*** Begin section ***

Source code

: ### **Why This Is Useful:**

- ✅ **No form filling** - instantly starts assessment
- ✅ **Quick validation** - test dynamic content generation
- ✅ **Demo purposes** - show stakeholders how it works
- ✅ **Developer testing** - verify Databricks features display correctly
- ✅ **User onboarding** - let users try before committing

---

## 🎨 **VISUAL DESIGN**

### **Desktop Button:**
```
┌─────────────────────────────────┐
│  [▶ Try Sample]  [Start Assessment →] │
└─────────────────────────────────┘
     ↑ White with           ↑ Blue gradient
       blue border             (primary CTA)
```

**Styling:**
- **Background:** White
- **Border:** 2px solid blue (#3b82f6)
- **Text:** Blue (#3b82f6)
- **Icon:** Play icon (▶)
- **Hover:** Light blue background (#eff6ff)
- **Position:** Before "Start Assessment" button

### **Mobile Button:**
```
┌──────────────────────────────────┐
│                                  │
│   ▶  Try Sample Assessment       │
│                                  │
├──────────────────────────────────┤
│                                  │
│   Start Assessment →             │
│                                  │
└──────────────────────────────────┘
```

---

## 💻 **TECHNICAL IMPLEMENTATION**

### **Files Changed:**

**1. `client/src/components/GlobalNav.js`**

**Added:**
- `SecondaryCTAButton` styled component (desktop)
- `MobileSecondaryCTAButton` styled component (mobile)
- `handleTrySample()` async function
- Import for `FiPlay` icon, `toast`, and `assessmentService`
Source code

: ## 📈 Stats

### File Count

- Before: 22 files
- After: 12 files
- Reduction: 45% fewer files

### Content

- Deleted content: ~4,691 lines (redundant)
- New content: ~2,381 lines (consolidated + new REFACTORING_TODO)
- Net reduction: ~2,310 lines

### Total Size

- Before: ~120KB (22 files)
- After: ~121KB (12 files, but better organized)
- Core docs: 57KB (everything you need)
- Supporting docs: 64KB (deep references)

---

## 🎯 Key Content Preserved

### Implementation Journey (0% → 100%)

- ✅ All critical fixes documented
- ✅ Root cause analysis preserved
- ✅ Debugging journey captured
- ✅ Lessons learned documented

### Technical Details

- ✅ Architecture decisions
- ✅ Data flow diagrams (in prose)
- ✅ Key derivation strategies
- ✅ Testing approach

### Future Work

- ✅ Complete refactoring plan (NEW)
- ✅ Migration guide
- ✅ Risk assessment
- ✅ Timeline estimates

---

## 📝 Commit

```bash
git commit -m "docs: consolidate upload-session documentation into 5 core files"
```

*** End section ***
*** Begin section ***

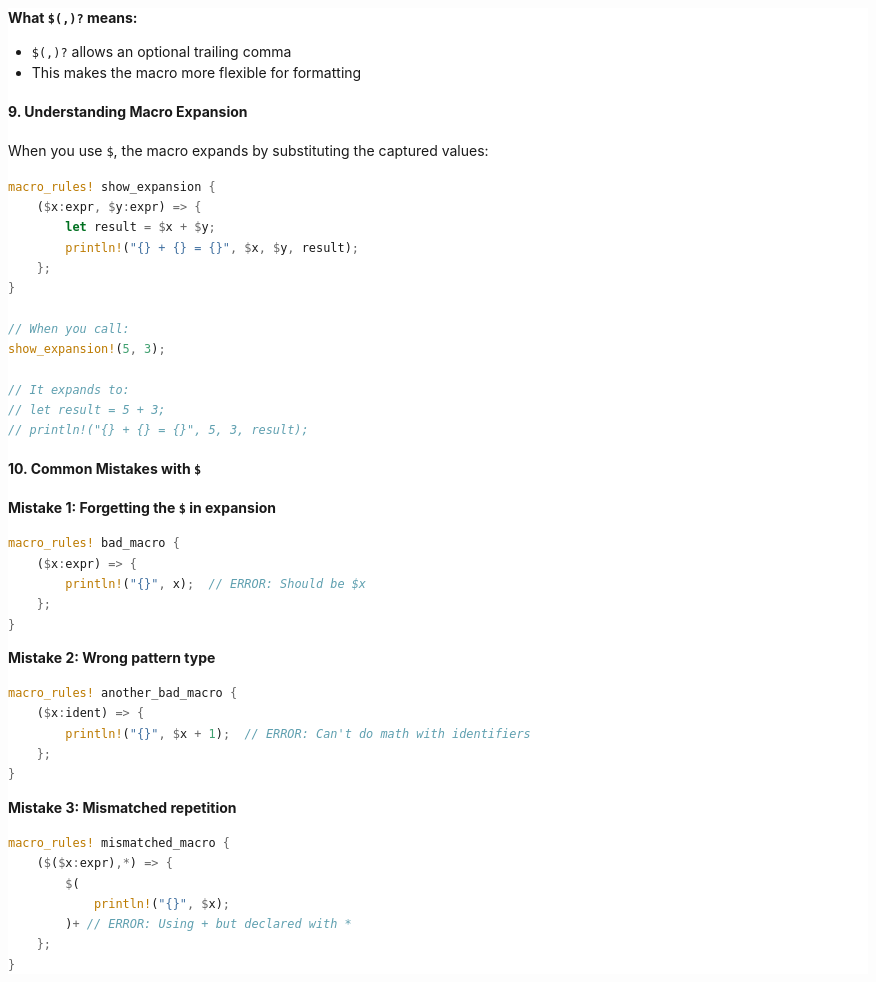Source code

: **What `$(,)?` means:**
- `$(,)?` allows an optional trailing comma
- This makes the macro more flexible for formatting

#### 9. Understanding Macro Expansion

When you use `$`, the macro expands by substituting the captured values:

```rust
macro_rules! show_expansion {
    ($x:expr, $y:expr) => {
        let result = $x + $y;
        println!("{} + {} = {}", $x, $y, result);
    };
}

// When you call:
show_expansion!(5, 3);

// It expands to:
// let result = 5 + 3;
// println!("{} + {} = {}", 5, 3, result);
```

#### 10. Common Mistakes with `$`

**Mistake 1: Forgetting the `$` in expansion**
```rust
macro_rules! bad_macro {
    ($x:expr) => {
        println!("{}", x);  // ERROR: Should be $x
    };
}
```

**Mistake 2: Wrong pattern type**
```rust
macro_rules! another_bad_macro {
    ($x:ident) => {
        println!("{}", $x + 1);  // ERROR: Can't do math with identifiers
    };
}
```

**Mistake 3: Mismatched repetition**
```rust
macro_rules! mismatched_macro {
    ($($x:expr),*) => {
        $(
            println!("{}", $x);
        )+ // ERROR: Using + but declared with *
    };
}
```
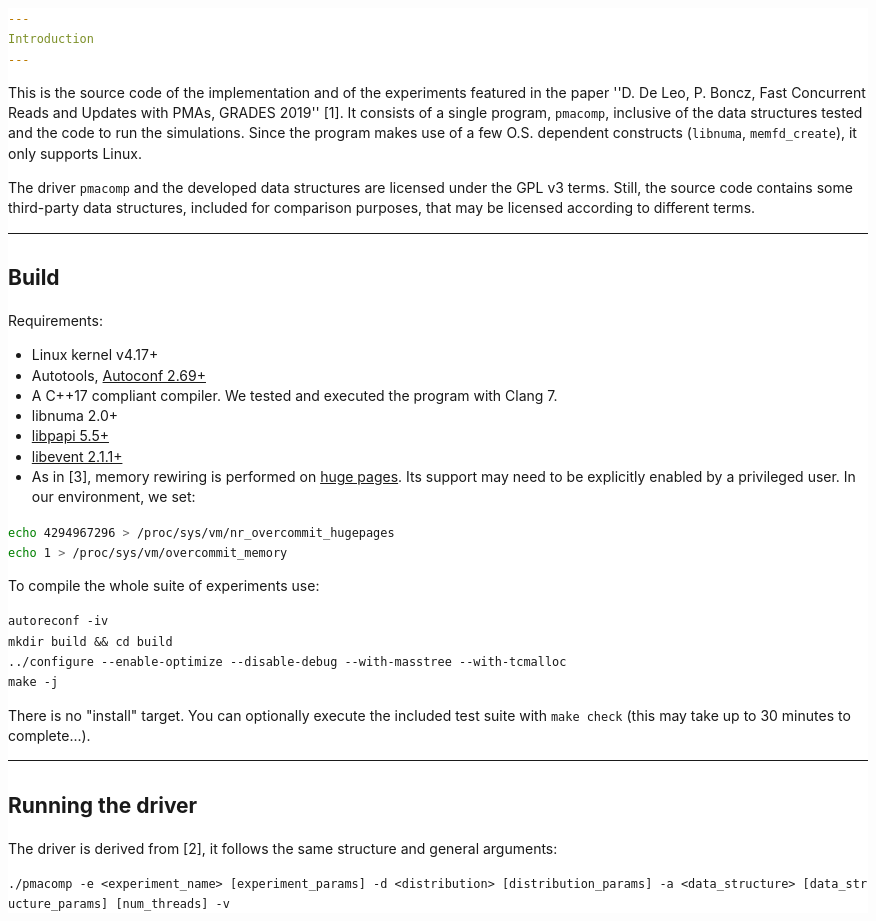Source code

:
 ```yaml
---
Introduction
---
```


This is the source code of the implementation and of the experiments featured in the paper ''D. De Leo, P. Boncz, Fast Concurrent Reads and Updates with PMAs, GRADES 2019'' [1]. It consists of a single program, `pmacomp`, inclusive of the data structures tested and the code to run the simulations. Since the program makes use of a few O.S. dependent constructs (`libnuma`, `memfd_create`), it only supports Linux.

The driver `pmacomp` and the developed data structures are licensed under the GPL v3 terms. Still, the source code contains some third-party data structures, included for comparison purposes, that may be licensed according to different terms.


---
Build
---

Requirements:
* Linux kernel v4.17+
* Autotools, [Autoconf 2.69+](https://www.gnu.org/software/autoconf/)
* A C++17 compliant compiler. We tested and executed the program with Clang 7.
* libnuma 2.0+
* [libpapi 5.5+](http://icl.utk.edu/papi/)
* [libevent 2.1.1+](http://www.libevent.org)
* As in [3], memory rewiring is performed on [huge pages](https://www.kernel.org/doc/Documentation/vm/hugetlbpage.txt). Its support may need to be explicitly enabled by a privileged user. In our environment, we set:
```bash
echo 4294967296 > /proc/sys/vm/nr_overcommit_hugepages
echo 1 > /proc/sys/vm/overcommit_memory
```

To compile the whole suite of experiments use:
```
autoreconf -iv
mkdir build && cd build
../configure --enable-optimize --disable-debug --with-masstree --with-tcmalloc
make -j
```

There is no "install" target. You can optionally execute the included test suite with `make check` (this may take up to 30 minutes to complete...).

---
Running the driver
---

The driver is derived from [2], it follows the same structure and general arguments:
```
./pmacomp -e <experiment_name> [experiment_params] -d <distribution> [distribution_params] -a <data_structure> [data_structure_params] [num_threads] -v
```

*** End section ***
*** Begin section ***

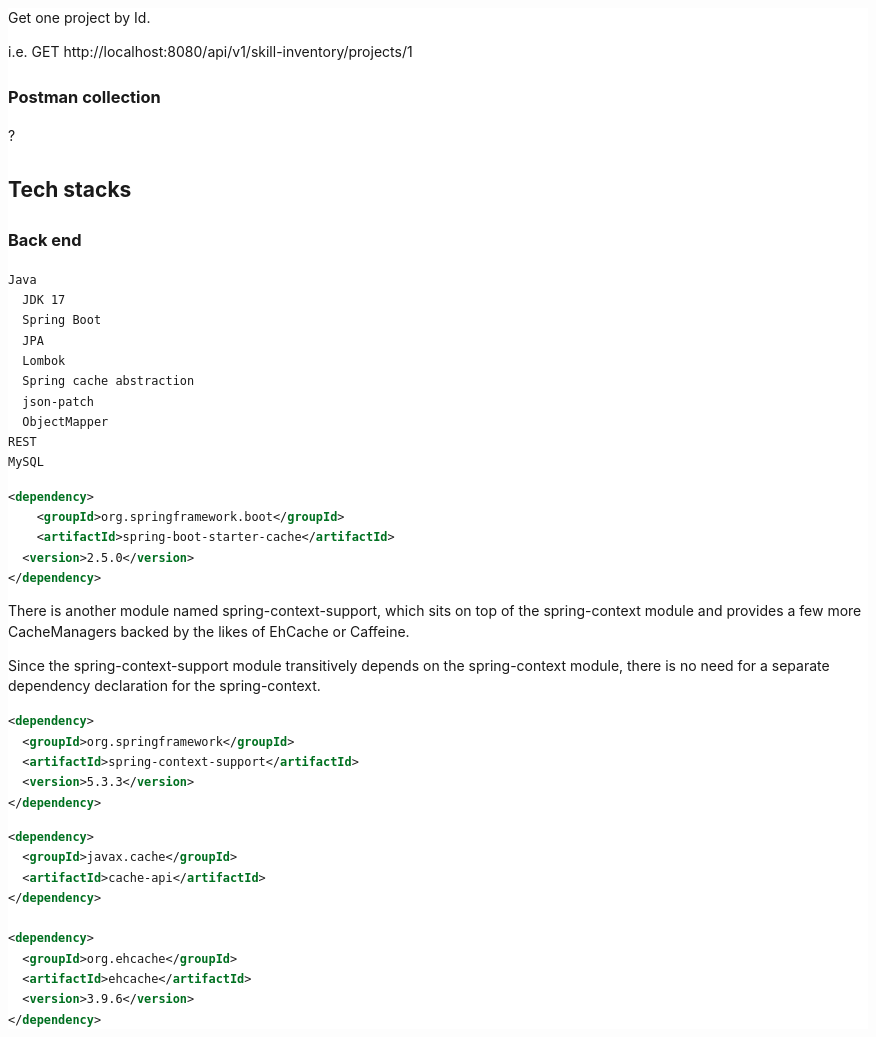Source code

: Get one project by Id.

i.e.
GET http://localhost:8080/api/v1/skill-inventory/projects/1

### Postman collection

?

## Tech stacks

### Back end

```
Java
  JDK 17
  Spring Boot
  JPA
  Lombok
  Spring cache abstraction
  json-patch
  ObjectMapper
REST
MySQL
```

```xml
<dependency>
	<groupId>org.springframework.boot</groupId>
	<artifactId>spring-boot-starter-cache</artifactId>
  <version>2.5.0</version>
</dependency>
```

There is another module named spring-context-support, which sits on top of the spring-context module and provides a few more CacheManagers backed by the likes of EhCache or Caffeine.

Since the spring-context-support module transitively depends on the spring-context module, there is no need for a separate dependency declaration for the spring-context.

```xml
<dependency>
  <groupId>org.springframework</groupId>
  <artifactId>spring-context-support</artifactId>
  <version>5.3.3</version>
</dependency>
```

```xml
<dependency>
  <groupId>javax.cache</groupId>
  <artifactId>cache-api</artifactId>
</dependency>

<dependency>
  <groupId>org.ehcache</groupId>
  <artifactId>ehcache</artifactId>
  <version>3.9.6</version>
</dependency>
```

*** End section ***

■ Work item
Scan the material above for the string "suite" and return the lines that hold it.

■ Solution below
To compile the whole suite of experiments use:
There is no "install" target. You can optionally execute the included test suite with `make check` (this may take up to 30 minutes to complete...).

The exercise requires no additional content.